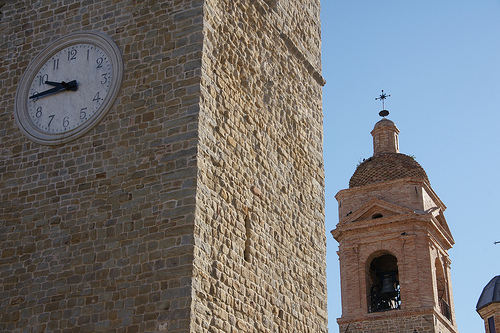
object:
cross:
[376, 88, 392, 121]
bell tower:
[330, 89, 456, 333]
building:
[474, 271, 499, 333]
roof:
[474, 275, 500, 305]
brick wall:
[204, 288, 255, 331]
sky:
[319, 0, 499, 182]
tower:
[330, 77, 462, 333]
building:
[331, 84, 459, 333]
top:
[338, 96, 445, 196]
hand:
[46, 76, 78, 93]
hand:
[30, 84, 79, 101]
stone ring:
[61, 131, 67, 135]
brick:
[0, 0, 326, 333]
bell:
[375, 268, 395, 297]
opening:
[361, 250, 397, 311]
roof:
[350, 153, 424, 182]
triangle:
[352, 204, 399, 225]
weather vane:
[375, 90, 389, 119]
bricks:
[239, 243, 259, 258]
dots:
[86, 46, 89, 48]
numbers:
[59, 44, 78, 65]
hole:
[372, 210, 382, 219]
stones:
[410, 206, 426, 224]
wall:
[342, 180, 440, 329]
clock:
[8, 30, 125, 150]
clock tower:
[2, 1, 329, 328]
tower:
[330, 86, 446, 331]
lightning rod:
[372, 92, 392, 103]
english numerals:
[28, 46, 120, 133]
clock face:
[13, 37, 131, 147]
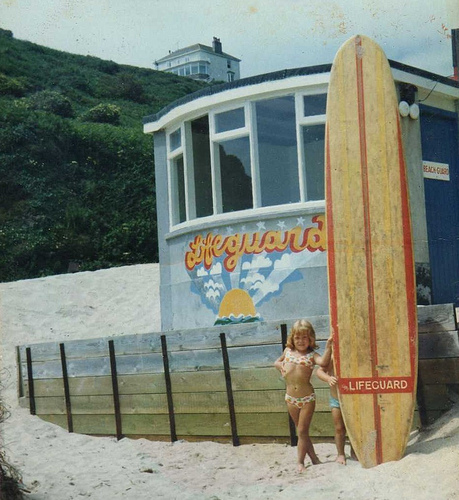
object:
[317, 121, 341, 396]
stripe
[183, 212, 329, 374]
sign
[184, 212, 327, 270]
lifeguard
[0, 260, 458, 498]
beach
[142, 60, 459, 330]
house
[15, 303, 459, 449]
fence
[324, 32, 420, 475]
board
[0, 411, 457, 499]
sand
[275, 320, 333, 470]
girl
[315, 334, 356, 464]
boy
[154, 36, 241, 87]
house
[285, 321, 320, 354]
hair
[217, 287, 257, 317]
sun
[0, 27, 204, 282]
hillside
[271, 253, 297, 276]
clouds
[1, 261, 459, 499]
ground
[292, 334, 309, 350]
face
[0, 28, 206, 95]
hill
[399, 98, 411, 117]
light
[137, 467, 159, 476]
grass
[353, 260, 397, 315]
part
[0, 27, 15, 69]
part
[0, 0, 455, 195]
background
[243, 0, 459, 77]
sky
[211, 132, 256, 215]
window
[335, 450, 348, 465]
foot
++++++++
Copy the entire listing above word for word, leaving out the pictures.

SOLUTION>
object:
cross:
[376, 88, 392, 121]
bell tower:
[330, 89, 456, 333]
building:
[474, 271, 499, 333]
roof:
[474, 275, 500, 305]
brick wall:
[204, 288, 255, 331]
sky:
[319, 0, 499, 182]
tower:
[330, 77, 462, 333]
building:
[331, 84, 459, 333]
top:
[338, 96, 445, 196]
hand:
[46, 76, 78, 93]
hand:
[30, 84, 79, 101]
stone ring:
[61, 131, 67, 135]
brick:
[0, 0, 326, 333]
bell:
[375, 268, 395, 297]
opening:
[361, 250, 397, 311]
roof:
[350, 153, 424, 182]
triangle:
[352, 204, 399, 225]
weather vane:
[375, 90, 389, 119]
bricks:
[239, 243, 259, 258]
dots:
[86, 46, 89, 48]
numbers:
[59, 44, 78, 65]
hole:
[372, 210, 382, 219]
stones:
[410, 206, 426, 224]
wall:
[342, 180, 440, 329]
clock:
[8, 30, 125, 150]
clock tower:
[2, 1, 329, 328]
tower:
[330, 86, 446, 331]
lightning rod:
[372, 92, 392, 103]
english numerals:
[28, 46, 120, 133]
clock face:
[13, 37, 131, 147]
object:
[317, 121, 341, 396]
stripe
[183, 212, 329, 374]
sign
[184, 212, 327, 270]
lifeguard
[0, 260, 458, 498]
beach
[142, 60, 459, 330]
house
[15, 303, 459, 449]
fence
[324, 32, 420, 475]
board
[0, 411, 457, 499]
sand
[275, 320, 333, 470]
girl
[315, 334, 356, 464]
boy
[154, 36, 241, 87]
house
[285, 321, 320, 354]
hair
[217, 287, 257, 317]
sun
[0, 27, 204, 282]
hillside
[271, 253, 297, 276]
clouds
[1, 261, 459, 499]
ground
[292, 334, 309, 350]
face
[0, 28, 206, 95]
hill
[399, 98, 411, 117]
light
[137, 467, 159, 476]
grass
[353, 260, 397, 315]
part
[0, 27, 15, 69]
part
[0, 0, 455, 195]
background
[243, 0, 459, 77]
sky
[211, 132, 256, 215]
window
[335, 450, 348, 465]
foot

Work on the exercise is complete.